Linear equations are mathematical statements that describe a straight-line relationship between two variables. In this exercise, we see linear equations being used to find the height of a person based on the length of their bones. For instance, the formula for a man’s height using the femur length is \[h(r) = 69.09 + 2.24r\]. This equation tells us that the height (\(h\)) increases by 2.24 cm for every 1 cm increase in femur length (\(r\)).Linear equations are straightforward to solve. You can plug in known values to find unknown ones, making them highly useful in fields like forensics or biometrics, where fast and accurate measurements are needed.

Substitution Method

The substitution method is a technique used to solve equations by replacing one variable with an equivalent expression involving another variable. In this exercise, we substitute the given bone lengths into the height formula to find the heights. For example, we use the femur length of 56 cm for a man: \[h(56) = 69.09 + 2.24 \times 56\]This substitution makes the equation only about the height (\(h\)), which simplifies the calculation to finding a single unknown. Simply perform the arithmetic to get the height. This method is widely used in algebra to make complex problems solvable.

Function Evaluation

Function evaluation involves calculating the output of a function given specific input values. For height calculations using bone lengths, we evaluate the function by plugging in the bone length into the formula. For example, to find the height of a man with a tibia length of 40 cm: \[h(40) = 81.69 + 2.39 \times 40\]By performing the arithmetic, we get the height. Function evaluation helps us understand how changing input values (bone lengths) affect the output (height).
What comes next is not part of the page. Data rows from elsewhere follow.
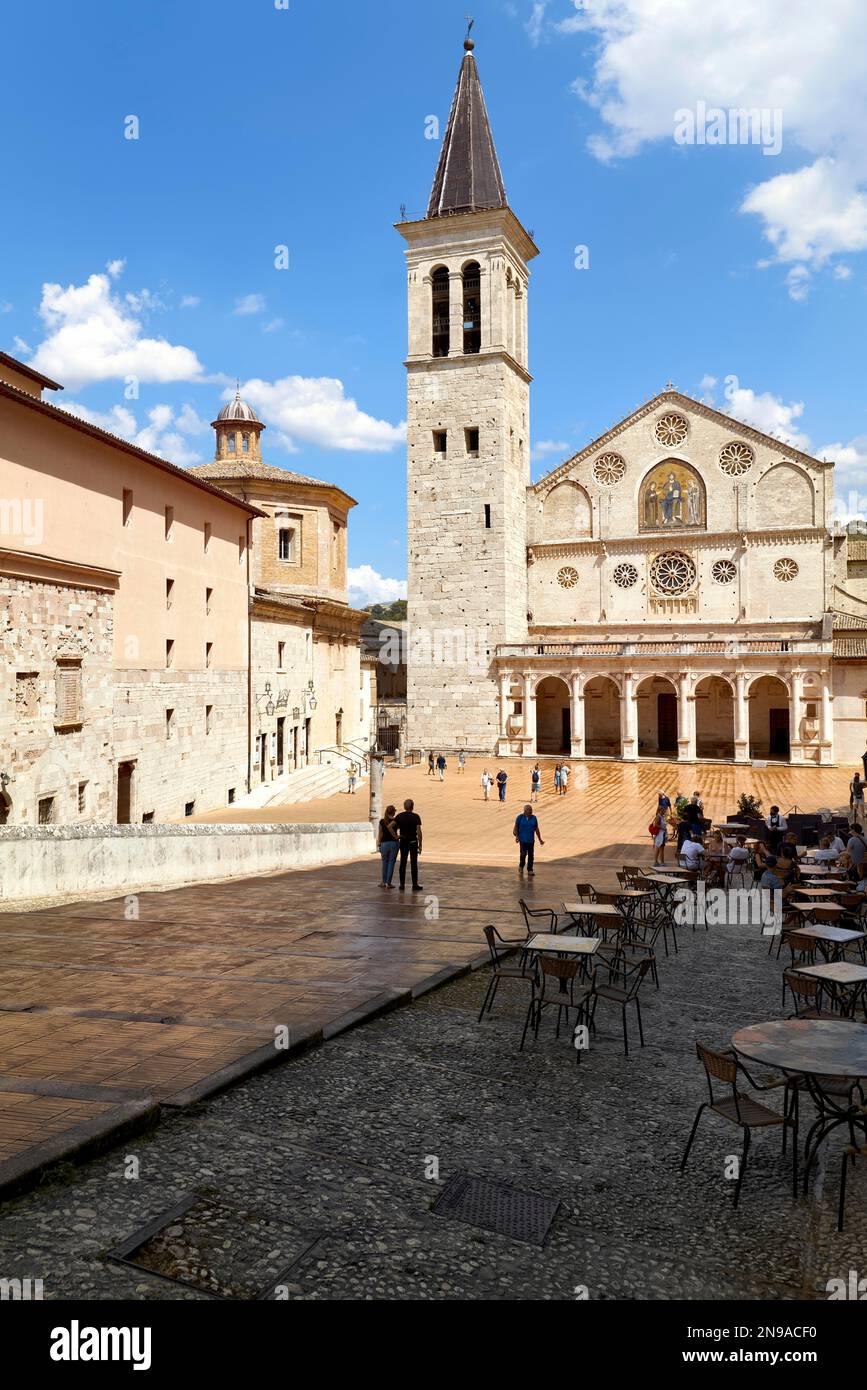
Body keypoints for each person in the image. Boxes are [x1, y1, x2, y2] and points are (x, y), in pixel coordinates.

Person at [394, 798, 424, 892]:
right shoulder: (416, 817)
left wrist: (396, 836)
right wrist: (420, 844)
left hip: (403, 841)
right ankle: (414, 884)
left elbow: (391, 826)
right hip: (413, 842)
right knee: (414, 864)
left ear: (404, 807)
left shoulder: (399, 816)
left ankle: (402, 885)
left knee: (403, 863)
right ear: (412, 807)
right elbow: (418, 831)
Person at [514, 804, 544, 875]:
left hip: (531, 840)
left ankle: (530, 869)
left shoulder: (534, 818)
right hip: (522, 840)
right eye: (529, 810)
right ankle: (521, 866)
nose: (531, 812)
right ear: (525, 811)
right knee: (523, 854)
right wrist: (517, 837)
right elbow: (516, 827)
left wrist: (540, 839)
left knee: (531, 855)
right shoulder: (520, 817)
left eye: (531, 810)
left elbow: (536, 829)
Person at [376, 804, 399, 889]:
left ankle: (383, 881)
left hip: (384, 844)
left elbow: (380, 833)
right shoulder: (396, 821)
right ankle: (388, 883)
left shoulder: (382, 821)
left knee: (384, 862)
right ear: (394, 812)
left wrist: (378, 843)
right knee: (391, 863)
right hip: (394, 843)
This concept is essential in many scientific calculations where we have predefined relationships between variables.

Biometric Measurements

Biometric measurements refer to the statistical analysis of people's physical characteristics. These measurements are crucial for identifying individuals and making forensic determinations. In this exercise, the lengths of the femur and tibia are used as biometric measurements to estimate height. The given formulas provide a reliable means of converting bone lengths into height, which is useful for forensic science

• Height estimation from bone lengths allows accurate identification of unknown remains.
• Key in criminal investigations and historical studies.
• Useful in medical fields to understand growth patterns.

Understanding how to use biometric measurements can open doors to various applications in science and law enforcement.